Social Media Intelligence

Wendy W. Moe and David A. Schweidel

User Reviews

  • Robert Cinca
    15 May 2016 at 10:27 pm

    Social Media Intelligence (2014)\cite{wendyw} is an academic book written by Wendy W. Moe (University of Maryland) and David A. Schweidel (Emory University). The book examines the insufficient yet prevailing methods used by companies in monitoring social media activity. It also explores superior alternatives that could enable an organisation to master its online presence. The book is a must-read for any organisation that is serious about managing its image on social media or for individuals seeking employment in this sector. It would also be engaging for anybody interested in online behavioral psychology.

    The term ‘social media intelligence’ describes the use and interpretation of social media data for a clear, strategic decision-making process. The book argues that, presently, the majority of companies and organisations treat data gathered from social media in a haphazard way, failing to integrate it with the firm’s general marketing strategy. This failure is best demonstrated by the standard employment opportunities provided by firms in social media:

    “Social Media Associate: Act as administrator of the company blog and social media feeds, as well as representing the company on all social media platforms. Create compelling content to drive traffic. Primary role is to engage community members.”

    The job described in this advert amounts to simply posting company updates and replying to customer questions. Moreover, social media teams are usually separated from the rest of the organisation. They run independently and thus fail to integrate with the overarching strategic decisions of the company. This increases the chances of miscommunication and pursuance of incompatible policies across different departments.

    Moe and Schweidel suggest that sharing intelligence gathered on social media across the organisation can encourage and enable synergetic coordination across departments. For example, Apple’s social media team was quick to pick up on the increased online customer complaints regarding cellular connectivity problems with the iPhone 4. The firm then coordinated its response efforts across multiple teams: the public relations team apologised and explained the problem to the press; the development team worked on a fix; and the marketing team offered customers special phone cases as a temporary fix to the problem. This incident could have caused lasting brand reputation damage, had the organisation’s social media team not effectively communicated with the rest of the company.

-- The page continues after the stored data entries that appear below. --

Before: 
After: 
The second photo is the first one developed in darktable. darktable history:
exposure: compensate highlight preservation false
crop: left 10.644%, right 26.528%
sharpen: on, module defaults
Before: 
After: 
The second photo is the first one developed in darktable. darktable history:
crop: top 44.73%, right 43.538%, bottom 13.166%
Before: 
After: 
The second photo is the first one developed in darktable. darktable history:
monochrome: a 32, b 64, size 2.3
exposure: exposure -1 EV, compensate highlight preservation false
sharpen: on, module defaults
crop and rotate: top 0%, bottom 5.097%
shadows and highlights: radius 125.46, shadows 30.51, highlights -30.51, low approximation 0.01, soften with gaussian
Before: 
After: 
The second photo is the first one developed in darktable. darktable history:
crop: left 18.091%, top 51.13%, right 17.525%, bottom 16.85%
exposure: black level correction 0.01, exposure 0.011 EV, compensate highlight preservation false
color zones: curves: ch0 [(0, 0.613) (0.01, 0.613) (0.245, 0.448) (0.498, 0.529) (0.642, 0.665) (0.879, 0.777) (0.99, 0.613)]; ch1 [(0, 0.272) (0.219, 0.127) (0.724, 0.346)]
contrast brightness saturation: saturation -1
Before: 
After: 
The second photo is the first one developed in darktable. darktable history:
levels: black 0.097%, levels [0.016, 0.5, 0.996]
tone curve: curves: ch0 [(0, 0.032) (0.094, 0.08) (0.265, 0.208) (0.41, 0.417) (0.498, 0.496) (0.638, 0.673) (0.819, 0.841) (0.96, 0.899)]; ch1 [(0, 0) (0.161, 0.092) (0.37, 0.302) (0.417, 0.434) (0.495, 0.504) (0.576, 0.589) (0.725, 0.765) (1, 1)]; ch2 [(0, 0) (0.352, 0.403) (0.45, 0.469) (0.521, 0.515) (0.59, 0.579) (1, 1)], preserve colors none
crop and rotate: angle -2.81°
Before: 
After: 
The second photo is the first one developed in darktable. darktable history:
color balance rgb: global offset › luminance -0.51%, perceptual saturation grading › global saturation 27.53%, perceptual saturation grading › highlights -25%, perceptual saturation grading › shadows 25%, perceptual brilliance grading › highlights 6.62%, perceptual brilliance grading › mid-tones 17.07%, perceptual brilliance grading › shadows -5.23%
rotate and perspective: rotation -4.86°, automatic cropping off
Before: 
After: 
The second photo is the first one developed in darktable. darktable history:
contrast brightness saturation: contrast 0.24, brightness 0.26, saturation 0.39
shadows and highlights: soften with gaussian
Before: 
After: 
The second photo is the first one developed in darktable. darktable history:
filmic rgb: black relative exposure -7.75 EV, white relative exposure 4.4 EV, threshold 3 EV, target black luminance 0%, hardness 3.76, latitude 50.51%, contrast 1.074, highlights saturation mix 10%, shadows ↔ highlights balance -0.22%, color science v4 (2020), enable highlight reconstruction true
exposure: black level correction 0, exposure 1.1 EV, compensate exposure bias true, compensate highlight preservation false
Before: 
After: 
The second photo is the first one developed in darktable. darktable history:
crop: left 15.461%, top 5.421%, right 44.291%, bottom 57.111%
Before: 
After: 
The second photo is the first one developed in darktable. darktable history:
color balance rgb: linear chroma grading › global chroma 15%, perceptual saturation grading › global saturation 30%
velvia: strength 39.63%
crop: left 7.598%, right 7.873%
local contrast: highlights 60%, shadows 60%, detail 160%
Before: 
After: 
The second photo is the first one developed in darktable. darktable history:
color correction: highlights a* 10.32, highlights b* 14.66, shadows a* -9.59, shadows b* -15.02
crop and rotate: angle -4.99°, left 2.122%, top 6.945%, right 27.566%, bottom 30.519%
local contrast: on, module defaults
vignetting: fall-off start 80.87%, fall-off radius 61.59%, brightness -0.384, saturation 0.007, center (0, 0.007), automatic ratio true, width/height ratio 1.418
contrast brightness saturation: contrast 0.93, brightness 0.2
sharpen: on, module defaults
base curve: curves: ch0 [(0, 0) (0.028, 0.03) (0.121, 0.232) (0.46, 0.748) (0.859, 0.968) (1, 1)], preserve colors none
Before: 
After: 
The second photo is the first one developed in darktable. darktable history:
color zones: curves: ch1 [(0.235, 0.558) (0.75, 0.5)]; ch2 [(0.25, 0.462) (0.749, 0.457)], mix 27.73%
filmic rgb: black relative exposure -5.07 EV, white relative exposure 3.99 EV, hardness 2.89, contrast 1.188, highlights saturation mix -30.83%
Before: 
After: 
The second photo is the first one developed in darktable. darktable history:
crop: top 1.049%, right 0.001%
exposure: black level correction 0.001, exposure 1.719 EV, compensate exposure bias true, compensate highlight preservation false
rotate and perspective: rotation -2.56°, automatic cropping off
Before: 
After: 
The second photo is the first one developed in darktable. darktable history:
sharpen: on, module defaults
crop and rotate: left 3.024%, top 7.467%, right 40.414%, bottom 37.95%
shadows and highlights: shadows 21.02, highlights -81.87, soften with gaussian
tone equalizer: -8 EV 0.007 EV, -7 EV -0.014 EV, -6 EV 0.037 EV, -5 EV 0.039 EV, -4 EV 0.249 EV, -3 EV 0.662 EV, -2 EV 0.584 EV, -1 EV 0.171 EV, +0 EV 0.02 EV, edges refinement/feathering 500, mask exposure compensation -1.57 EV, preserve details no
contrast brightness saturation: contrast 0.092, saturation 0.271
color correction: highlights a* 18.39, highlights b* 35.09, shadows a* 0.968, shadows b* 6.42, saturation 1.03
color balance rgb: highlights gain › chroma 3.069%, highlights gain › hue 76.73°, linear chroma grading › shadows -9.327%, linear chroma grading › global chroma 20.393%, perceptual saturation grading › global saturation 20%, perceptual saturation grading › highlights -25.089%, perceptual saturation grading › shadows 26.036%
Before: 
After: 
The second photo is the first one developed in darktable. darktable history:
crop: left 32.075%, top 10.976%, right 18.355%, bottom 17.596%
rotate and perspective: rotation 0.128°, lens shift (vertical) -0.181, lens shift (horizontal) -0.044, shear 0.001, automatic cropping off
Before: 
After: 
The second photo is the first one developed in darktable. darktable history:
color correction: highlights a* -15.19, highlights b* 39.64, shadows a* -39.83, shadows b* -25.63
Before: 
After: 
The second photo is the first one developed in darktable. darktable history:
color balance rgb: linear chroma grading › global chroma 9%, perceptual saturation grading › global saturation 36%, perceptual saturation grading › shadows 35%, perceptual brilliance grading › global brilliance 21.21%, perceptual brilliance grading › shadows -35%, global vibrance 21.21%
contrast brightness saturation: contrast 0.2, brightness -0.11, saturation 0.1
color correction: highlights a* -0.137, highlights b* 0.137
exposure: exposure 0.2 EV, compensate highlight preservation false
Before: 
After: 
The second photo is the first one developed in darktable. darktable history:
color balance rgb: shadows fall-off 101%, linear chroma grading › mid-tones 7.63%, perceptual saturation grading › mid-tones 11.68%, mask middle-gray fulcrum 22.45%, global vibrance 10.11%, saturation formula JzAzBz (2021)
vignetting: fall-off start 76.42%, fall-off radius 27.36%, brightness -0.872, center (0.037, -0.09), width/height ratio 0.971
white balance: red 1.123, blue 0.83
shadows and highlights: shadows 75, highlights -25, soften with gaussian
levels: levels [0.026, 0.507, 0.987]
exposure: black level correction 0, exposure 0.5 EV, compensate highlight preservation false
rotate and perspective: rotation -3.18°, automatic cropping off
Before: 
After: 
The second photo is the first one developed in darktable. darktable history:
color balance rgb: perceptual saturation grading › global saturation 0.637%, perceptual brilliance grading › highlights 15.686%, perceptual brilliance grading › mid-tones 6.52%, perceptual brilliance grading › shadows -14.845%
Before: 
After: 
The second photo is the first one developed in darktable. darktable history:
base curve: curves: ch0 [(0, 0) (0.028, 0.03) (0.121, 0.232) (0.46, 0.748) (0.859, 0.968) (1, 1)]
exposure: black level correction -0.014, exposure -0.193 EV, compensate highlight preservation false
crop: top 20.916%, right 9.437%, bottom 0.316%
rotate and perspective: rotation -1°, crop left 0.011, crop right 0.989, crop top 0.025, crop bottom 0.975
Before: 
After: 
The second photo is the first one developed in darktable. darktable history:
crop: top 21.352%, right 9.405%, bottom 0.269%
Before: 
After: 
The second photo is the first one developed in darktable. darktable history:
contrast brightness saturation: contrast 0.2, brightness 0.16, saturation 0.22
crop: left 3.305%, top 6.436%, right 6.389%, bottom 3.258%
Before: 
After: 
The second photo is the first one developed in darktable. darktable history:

    The authors also warn about the overreliance of user feedback posted online, however. Specifically, they mention selection bias that results when opinions posted online do not represent those of the entire customer base. For example, the opinions of tech-savvy individuals discussing a new laptop launch on a tech-orientated forum may not be representative of the opinions of an elderly couple buying a PC for the first time. Whilst the former group might care whether the laptop’s processor is an Intel Core i7 versus i5, the latter may be more interested in an easy-to-use interface. They also suggest negative psychological effects resulting from previously posted opinions: it either causes individuals to conform to previous opinions, or to try and differentiate themselves by posting increasingly positive or negative opinions. More academic details on the psychological effects can be found in Listening In on Social Media: A Joint Model of Sentiment and Venue Format Choice,[1] a research paper written by the authors of this book.

    Social Media Intelligence is comprehensive and methodical in its coverage of social media tactics that should be adopted by companies. However, a weak point is the insufficient focus on the issues of privacy and security related to the storage of customers’ personal data. Although it may seem ideal for a company to form their strategic decisions based on storing extensive data on customers—including posts on their personal online profiles to friends—customers may simply not want to share that much information. Recent coverage of customer data breaches, such as the Carphone Warehouse incident,[2] suggests that firms must first focus on the way they store their data before being trusted with an increasing amount of customer information. Any advantages gained from the use of personal data could be counteracted in a serious data breach, due to the consequent damage to a brand’s reputation.

    Overall, Social Media Intelligence is well written and engaging. It provides a useful overview of the rapidly emerging field of online marketing and advertising, and gives readers an insight into how, sooner or later, Social Media Intelligence will influence every company’s strategic objectives.


    1. David A. Schweidel and Wendy W. Moe, Listening In on Social Media: A Joint Model of Sentiment and Venue Format Choice, J. Mark. Res, vol. 51, no. 4, 2014.
    2. Carphone Warehouse in customer data breach, BBC News, 2015.